迄今为止,全世界共发现约500种超富集植物,其中金银花、蜈蚣草、鱼腥草、薰衣草、杠板归、凤眼莲、香蒲等都是对重金属离子具有吸附作用的超富集草本植物。
蜈蚣草,学名肾蕨,是一种多年生草本植物,在长江以南地区分布广泛。在湖南各地,漫山遍野的蜈蚣草展现出顽强的生命力。
它直立丛生,叶片较大、叶色淡绿且具光泽,叶片展开后下垂,形态优雅,广泛地应用于客厅、办公室和卧室的美化布置。
它还能入药,主治清热利湿、宁肺止咳等,一些感冒药里,就含有蜈蚣草的成分。
而蜈蚣草能吸收土壤中的砷,则是近些年来的新发现。
中科院地理科学与资源研究所环境修复中心主任、首席研究员陈同斌是我国植物修复领域的主要开创者。从1997年开始,他在全国寻找治理砷污染的超富集植物,最终将目光锁定湖南石门。

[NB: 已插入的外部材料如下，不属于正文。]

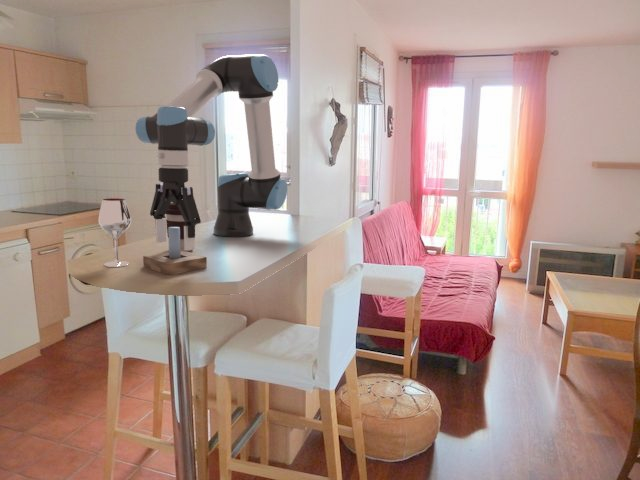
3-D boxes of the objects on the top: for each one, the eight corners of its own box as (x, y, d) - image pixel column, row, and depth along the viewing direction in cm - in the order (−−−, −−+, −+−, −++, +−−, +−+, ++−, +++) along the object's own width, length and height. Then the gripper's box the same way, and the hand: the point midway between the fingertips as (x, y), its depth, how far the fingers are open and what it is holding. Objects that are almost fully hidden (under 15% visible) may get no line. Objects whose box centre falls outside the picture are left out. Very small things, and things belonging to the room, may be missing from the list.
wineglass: (106, 260, 137) (103, 197, 133) (136, 261, 137) (134, 198, 134) (96, 267, 129) (92, 200, 125) (127, 268, 129) (125, 201, 126)
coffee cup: (188, 254, 149) (187, 206, 146) (159, 251, 150) (158, 204, 148) (202, 248, 158) (202, 202, 155) (174, 246, 160) (173, 201, 157)
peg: (176, 265, 134) (175, 226, 132) (182, 267, 133) (182, 227, 130) (167, 267, 132) (166, 227, 130) (173, 269, 130) (172, 229, 128)
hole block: (181, 260, 141) (181, 250, 140) (206, 267, 133) (206, 257, 132) (143, 266, 132) (143, 256, 131) (168, 275, 124) (167, 263, 123)
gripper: (135, 164, 132) (138, 240, 136) (188, 169, 117) (190, 255, 120) (160, 164, 138) (161, 237, 142) (214, 169, 122) (214, 251, 126)
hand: (174, 245), depth 131 cm, fingers open, 13 cm apart
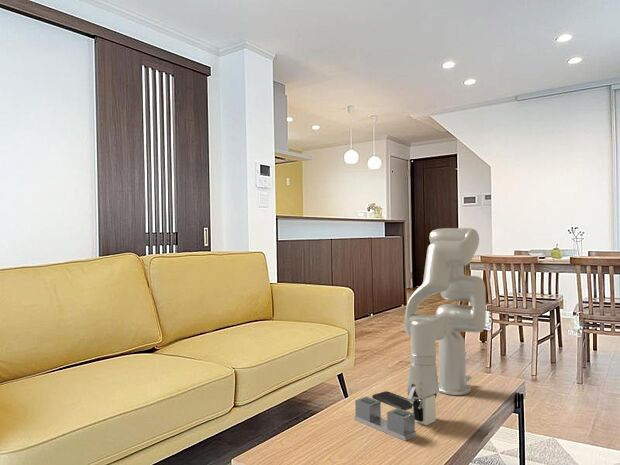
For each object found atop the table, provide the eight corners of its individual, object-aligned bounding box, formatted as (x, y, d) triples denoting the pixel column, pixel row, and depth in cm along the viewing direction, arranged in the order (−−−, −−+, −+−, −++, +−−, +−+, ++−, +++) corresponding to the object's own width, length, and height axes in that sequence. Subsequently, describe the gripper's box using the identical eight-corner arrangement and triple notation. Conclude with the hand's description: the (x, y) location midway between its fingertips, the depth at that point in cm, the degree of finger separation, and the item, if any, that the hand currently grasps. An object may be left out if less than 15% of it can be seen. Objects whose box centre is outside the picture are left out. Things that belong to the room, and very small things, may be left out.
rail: (365, 415, 149) (365, 395, 149) (416, 435, 134) (415, 413, 134) (354, 419, 146) (354, 399, 146) (405, 441, 131) (404, 418, 131)
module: (422, 416, 148) (421, 390, 148) (435, 421, 144) (435, 394, 144) (412, 420, 145) (412, 394, 145) (425, 425, 141) (425, 398, 141)
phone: (386, 390, 170) (418, 402, 157) (386, 393, 170) (418, 406, 157) (370, 395, 165) (401, 408, 153) (370, 398, 165) (401, 411, 153)
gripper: (429, 352, 153) (430, 407, 153) (396, 362, 142) (396, 421, 142) (449, 356, 147) (450, 414, 147) (416, 367, 136) (416, 429, 136)
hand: (424, 417), depth 144 cm, fingers closed on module, 5 cm apart
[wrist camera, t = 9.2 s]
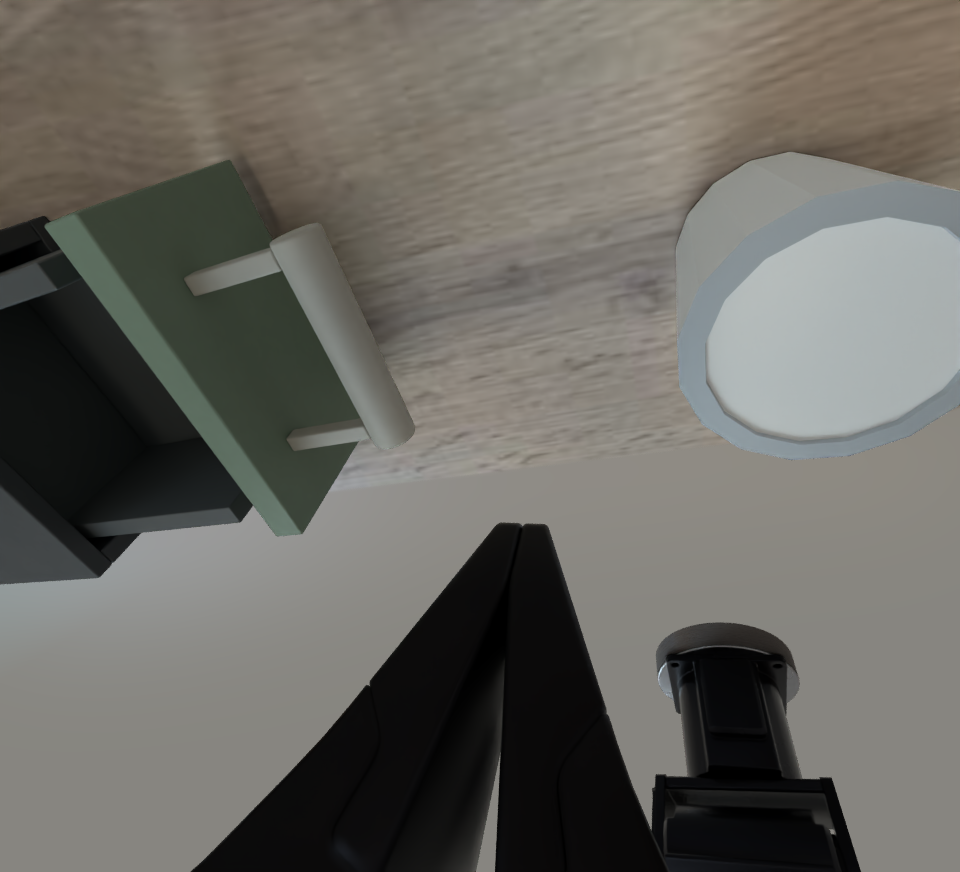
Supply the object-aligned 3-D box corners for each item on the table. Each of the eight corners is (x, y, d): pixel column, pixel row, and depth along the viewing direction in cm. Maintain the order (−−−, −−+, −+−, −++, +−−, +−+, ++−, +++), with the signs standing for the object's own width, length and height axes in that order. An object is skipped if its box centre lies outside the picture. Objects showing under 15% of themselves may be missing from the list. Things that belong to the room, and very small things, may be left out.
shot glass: (883, 79, 14) (1053, 111, 9) (895, 303, 18) (1024, 425, 12) (630, 190, 17) (641, 264, 12) (682, 364, 20) (710, 486, 15)
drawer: (348, 111, 16) (225, 149, 11) (465, 408, 22) (421, 524, 17) (1, 250, 22) (-190, 319, 17) (169, 457, 28) (68, 555, 23)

石门盛产雄黄矿,雄黄主要成分是砷。陈同斌等人认为,有砷的地方,那里的植物就有耐砷特质,可能具备吸附重金属的功能。他们去当地研究了好几个月,最终找到了蜈蚣草。
经过实证研究,陈同斌发现,蜈蚣草可吸附砷、铅等重金属并转移到地面的枝叶里,它吸收土壤中砷的能力超过普通植物20万倍。
2001年,陈同斌带着他的重金属污染土壤植物修复团队来到邓家塘村,并租下黄长宇的4亩地,种起了蜈蚣草。这是世界上第一个砷污染植物修复基地。
最初的检测结果显示,被污染土壤的砷含量超出国家标准两三倍。种植蜈蚣草一年之后,土壤的砷含量下降了10%,而收割的蜈蚣草叶片含砷量高达0.8%。三年后,土壤砷含量进一步下降至30%-40%,五年后砷含量降至安全范围。
2005年,陈同斌获广西支持,率领环江毛南族自治县的农民种植了1280亩的蜈蚣草,并创造了以超富集植物与经济作物间作的修复模式。三年之后,曾被砷污染过的土地经检测达标,又交回农民手中。农民尝试性地种植了萝卜、豌豆、胡萝卜、玉米,经过检测,砷含量没有超标。
2007年,陈同斌又在云南个旧开辟了500亩试验田,对蜈蚣草修复技术进行推广和深化研究。五年后检测结果显示,蜈蚣草同样不负众望——每亩蜈蚣草每年“吸走”的砷高达7-13公斤,是名副其实的“食毒草”。
修复遭受砷污染的土壤,种植蜈蚣草是一种行之有效的方法。然而,植物修复技术受限于技术局限和资金掣肘,在治理重金属污染土地过程中,陷入试点成功推广难的尴尬。